Keeping the Faith: Christianity at the Tribeca Film Festival

The combination of Christianity and Hollywood has often sparked debate from the Christian community. Hollywood’s latest offering, “The Da Vinci Code,” is a puzzle-mystery first and foremost, but doesn’t hesitate to tackle material in Dan Brown’s novel by the same name. Specifically, Leonardo Da Vinci’s “The Last Supper” painting is thoroughly dissected in a religious context, and the suggestion is made that Mary Magdalene has stronger ties to Jesus Christ than previously thought, possibly through marriage and even a child, suggesting a divine blood line.

Not surprisingly, the spiritual accuracy of the film has generated controversy; for example, a bulletin for Redeemer Presbyterian Church in New York City listed several workshops and debates focusing on “The Da Vinci Code” during the film’s opening weekend alone. But all this talk is positive in general, no matter what beliefs individuals hold, according to speakers at the “What Would Jesus Direct?” panel at the 2006 Tribeca Film Festival.

“[T]he church is beginning to understand that we are a story-based culture…Sermons are the new movies,” said Ralph Winter, a film and television producer at 20th Century Fox Films and one of five panelists who spoke at the Tribeca Performing Arts Center on May 2.

#### STATED PROBLEM 1
Please arrange every line of the recorded data rows below as a JSON list of strings, one string per line, with blank lines skipped and the pictures left out.

[Recorded data]
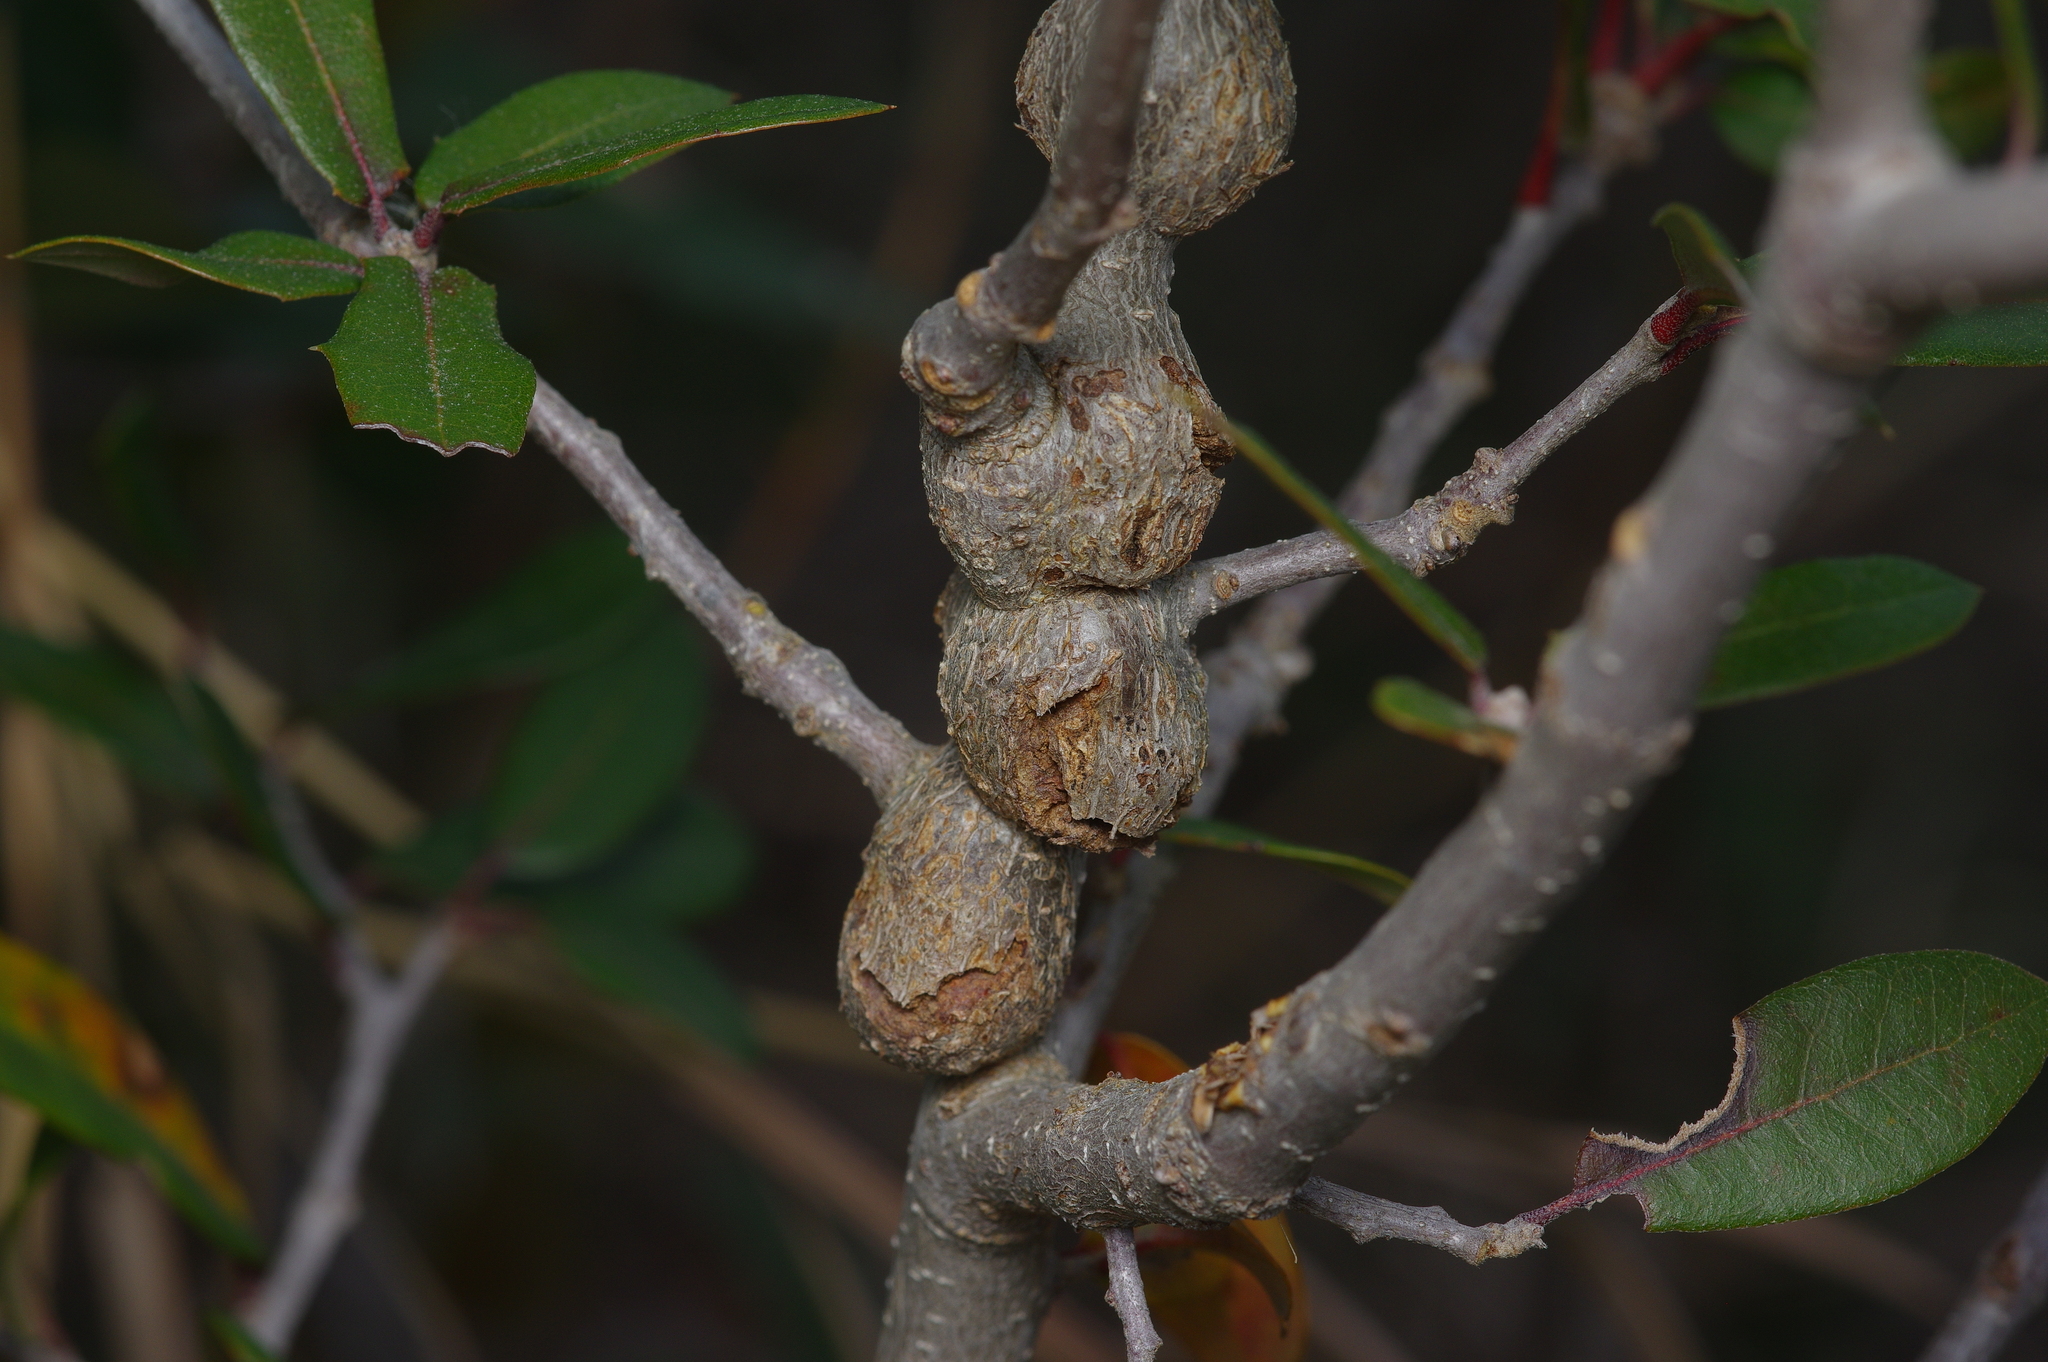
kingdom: Animalia
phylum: Arthropoda
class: Insecta
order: Hymenoptera
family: Cynipidae
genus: Callirhytis
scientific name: Callirhytis
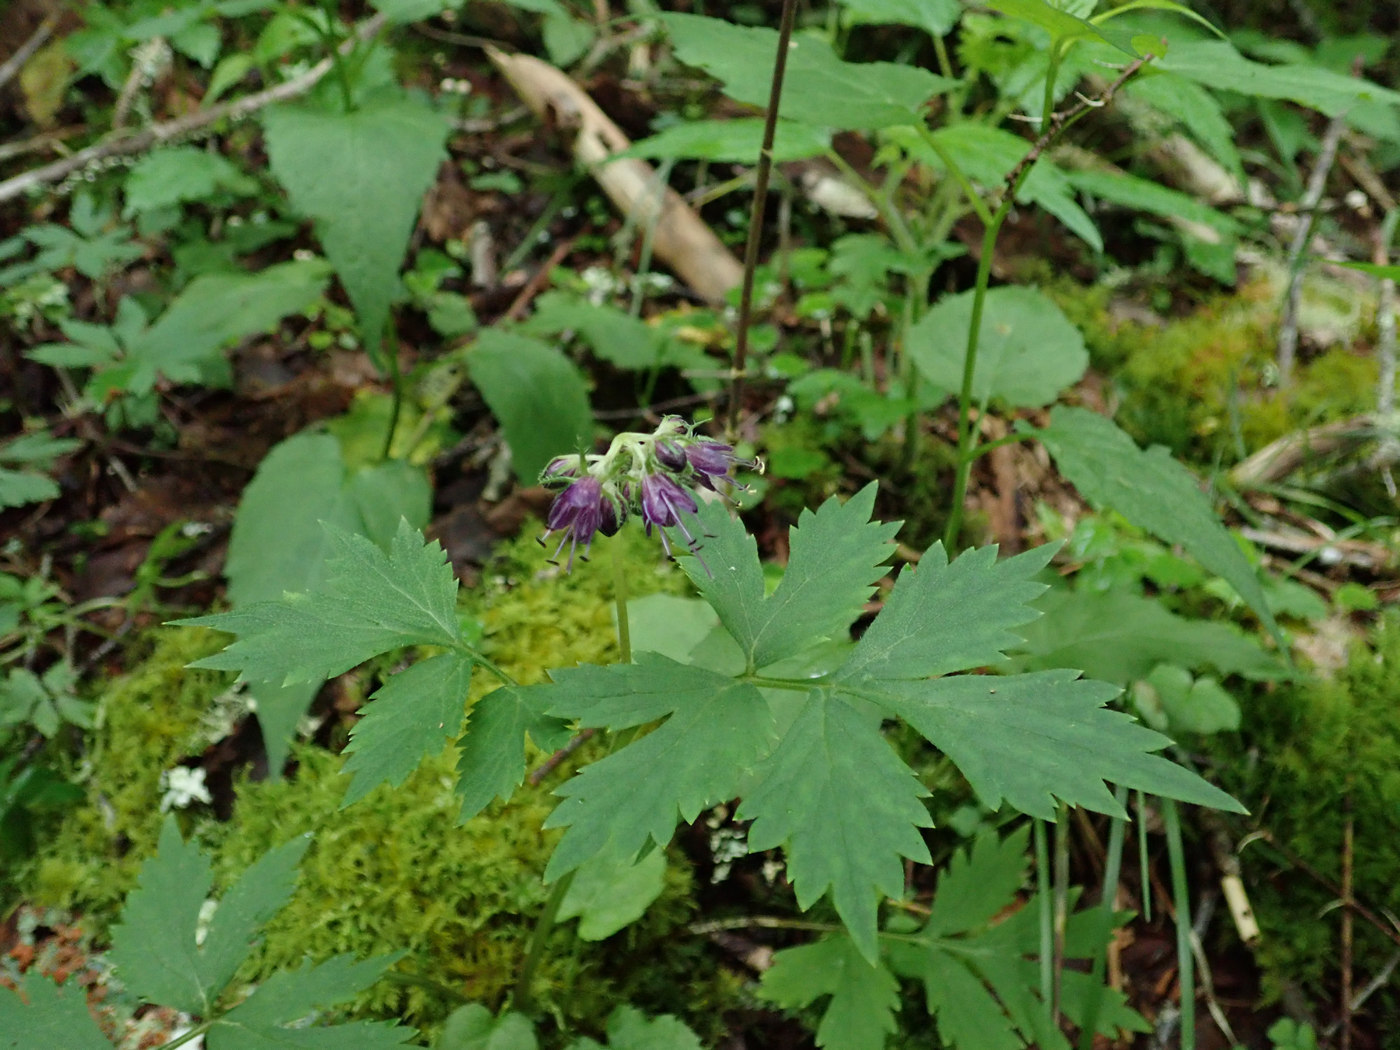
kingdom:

#### STATED PROBLEM 2
Copy out the full article on Christianity at the Tribeca Film Festival word for word.

#### FINAL ANSWER 1
[
  "kingdom: Animalia",
  "phylum: Arthropoda",
  "class: Insecta",
  "order: Hymenoptera",
  "family: Cynipidae",
  "genus: Callirhytis",
  "scientific name: Callirhytis",
  "kingdom:"
]

#### FINAL ANSWER 2
Keeping the Faith: Christianity at the Tribeca Film Festival

The combination of Christianity and Hollywood has often sparked debate from the Christian community. Hollywood’s latest offering, “The Da Vinci Code,” is a puzzle-mystery first and foremost, but doesn’t hesitate to tackle material in Dan Brown’s novel by the same name. Specifically, Leonardo Da Vinci’s “The Last Supper” painting is thoroughly dissected in a religious context, and the suggestion is made that Mary Magdalene has stronger ties to Jesus Christ than previously thought, possibly through marriage and even a child, suggesting a divine blood line.

Not surprisingly, the spiritual accuracy of the film has generated controversy; for example, a bulletin for Redeemer Presbyterian Church in New York City listed several workshops and debates focusing on “The Da Vinci Code” during the film’s opening weekend alone. But all this talk is positive in general, no matter what beliefs individuals hold, according to speakers at the “What Would Jesus Direct?” panel at the 2006 Tribeca Film Festival.

“[T]he church is beginning to understand that we are a story-based culture…Sermons are the new movies,” said Ralph Winter, a film and television producer at 20th Century Fox Films and one of five panelists who spoke at the Tribeca Performing Arts Center on May 2.